▸ What you should do: Count the lines in the entries below that contain the string "Morgan". Case counts. Reply with only the number.

▸ Data for the task:
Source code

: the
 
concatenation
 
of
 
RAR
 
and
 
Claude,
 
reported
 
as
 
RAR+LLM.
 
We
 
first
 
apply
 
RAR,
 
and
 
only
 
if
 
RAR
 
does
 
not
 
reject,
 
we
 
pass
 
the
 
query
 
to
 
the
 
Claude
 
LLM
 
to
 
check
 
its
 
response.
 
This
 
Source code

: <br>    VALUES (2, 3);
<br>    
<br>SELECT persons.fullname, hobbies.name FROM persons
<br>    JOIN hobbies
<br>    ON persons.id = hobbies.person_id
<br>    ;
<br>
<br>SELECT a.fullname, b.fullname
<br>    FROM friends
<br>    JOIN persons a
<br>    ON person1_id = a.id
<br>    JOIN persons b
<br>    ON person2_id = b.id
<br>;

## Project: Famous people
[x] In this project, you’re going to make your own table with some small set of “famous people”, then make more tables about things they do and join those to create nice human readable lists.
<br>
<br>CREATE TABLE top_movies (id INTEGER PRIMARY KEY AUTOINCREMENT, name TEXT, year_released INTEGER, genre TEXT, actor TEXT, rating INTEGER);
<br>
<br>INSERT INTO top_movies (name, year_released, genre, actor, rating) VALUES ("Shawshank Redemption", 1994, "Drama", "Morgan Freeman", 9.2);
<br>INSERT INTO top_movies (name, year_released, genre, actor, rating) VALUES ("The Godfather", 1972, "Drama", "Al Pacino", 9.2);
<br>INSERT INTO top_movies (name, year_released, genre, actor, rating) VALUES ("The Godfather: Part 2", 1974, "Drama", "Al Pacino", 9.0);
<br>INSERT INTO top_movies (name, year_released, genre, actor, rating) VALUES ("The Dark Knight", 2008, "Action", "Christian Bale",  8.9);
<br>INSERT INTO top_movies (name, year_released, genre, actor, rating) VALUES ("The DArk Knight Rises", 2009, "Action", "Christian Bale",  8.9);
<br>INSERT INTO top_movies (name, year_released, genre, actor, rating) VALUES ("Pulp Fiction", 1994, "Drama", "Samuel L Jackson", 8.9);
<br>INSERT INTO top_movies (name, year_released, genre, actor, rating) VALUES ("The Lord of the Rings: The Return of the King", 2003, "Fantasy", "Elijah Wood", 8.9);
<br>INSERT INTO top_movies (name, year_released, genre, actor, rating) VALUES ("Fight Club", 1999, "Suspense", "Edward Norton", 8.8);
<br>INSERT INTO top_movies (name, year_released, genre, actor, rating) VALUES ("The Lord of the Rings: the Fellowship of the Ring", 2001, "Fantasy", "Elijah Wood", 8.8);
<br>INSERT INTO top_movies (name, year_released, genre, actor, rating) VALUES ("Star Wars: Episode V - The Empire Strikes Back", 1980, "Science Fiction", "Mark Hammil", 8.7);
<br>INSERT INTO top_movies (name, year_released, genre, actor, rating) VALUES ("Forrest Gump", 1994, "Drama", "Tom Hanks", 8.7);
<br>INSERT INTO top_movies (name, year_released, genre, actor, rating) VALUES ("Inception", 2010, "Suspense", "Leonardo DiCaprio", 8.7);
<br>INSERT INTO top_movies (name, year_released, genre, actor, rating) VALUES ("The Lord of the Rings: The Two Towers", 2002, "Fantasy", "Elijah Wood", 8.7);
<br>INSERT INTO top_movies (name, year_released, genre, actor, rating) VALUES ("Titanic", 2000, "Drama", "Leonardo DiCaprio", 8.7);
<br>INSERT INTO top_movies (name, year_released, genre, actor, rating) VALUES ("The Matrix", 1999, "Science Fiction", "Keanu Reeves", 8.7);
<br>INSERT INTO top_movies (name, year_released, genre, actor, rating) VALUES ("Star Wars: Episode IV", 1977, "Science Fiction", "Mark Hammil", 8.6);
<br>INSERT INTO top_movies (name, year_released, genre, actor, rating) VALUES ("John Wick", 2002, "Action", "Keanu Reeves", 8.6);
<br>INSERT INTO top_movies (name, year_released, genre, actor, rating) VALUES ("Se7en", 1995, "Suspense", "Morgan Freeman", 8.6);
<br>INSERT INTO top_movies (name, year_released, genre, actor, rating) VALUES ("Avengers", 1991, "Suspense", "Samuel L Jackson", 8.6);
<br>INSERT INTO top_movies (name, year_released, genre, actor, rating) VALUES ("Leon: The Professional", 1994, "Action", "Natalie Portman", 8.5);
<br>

▸ Answer to this exercise: 2